Check whether there is a hotel room available within the airport.

Try getting into an airport lounge if you can, where you can recharge your phone and rest more easily, the Points Guy advises.

Make safety your No. 1 priority. If extreme weather is causing air travel disruption, trying to make the journey by road could be hazardous, Keyes warns.

Travel insurance and receipts

Talk to an expert about whether it's a good idea to purchase travel insurance. And research what kind of coverage you might get from your credit card, too.

Consider buying travel insurance, advised Airport Parking Reservations in an email to CNN Travel.

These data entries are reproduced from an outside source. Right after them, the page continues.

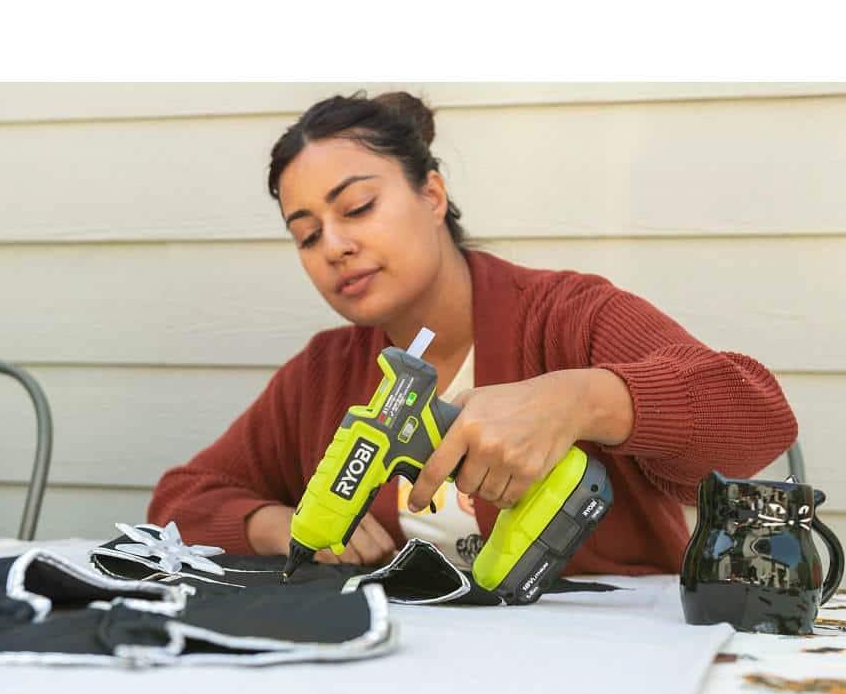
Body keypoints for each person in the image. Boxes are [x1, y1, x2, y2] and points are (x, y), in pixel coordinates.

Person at [148, 90, 798, 576]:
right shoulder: (323, 373)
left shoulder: (566, 316)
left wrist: (582, 402)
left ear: (432, 195)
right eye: (308, 235)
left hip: (605, 670)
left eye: (358, 208)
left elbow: (758, 419)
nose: (336, 246)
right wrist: (275, 524)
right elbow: (180, 501)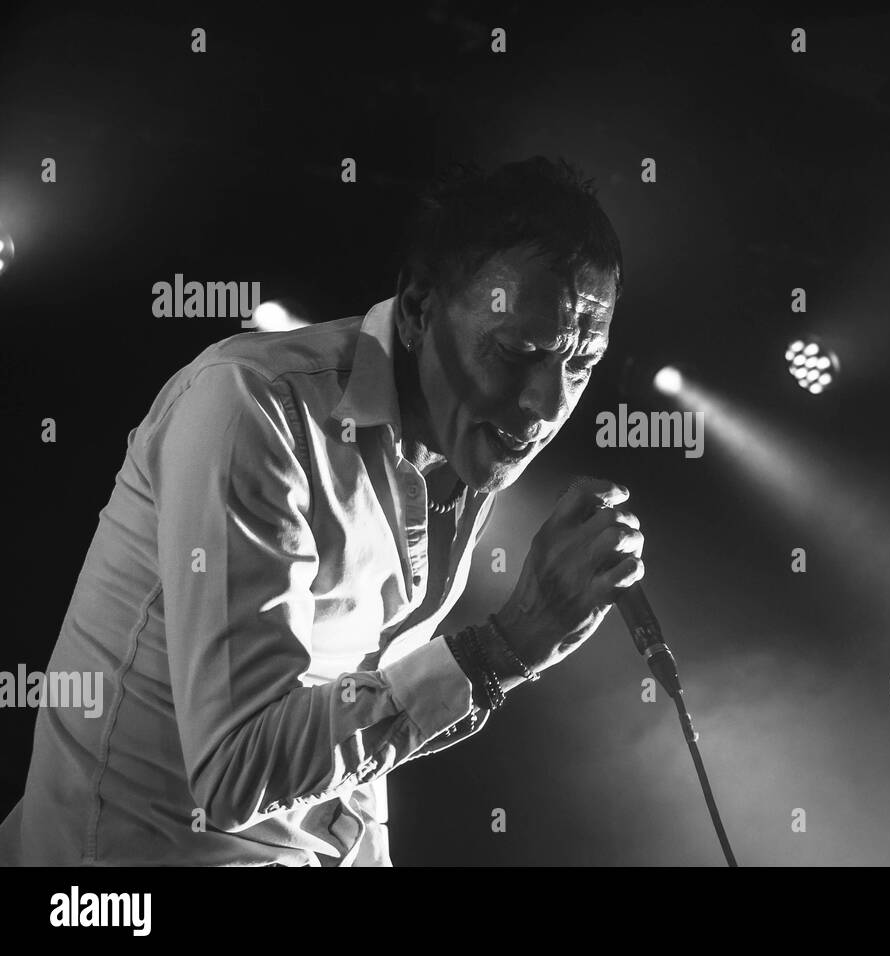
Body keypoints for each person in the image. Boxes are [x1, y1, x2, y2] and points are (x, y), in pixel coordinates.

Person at [0, 156, 643, 865]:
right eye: (519, 351)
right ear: (419, 308)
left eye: (580, 365)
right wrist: (506, 646)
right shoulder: (252, 405)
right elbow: (235, 770)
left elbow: (355, 711)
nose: (549, 405)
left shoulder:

It said “most travel insurance policies provide additional cover for travel uncertainty. Additional [coverage] usually becomes applicable if your flight is postponed by more than 12 hours due to a strike, adverse weather or a mechanical breakdown.”

The site also advises that you keep any receipts of airport purchases. You can try to get the money back from the airline later.

Airlines in the United States are now required to give passengers cash refunds if their flight is significantly delayed or canceled, even if that person does not explicitly ask for a refund.

The Department of Transportation says the final federal rule requiring that airlines dole out refunds — not vouchers — went into effect on October 28, 2024. Find out the details here.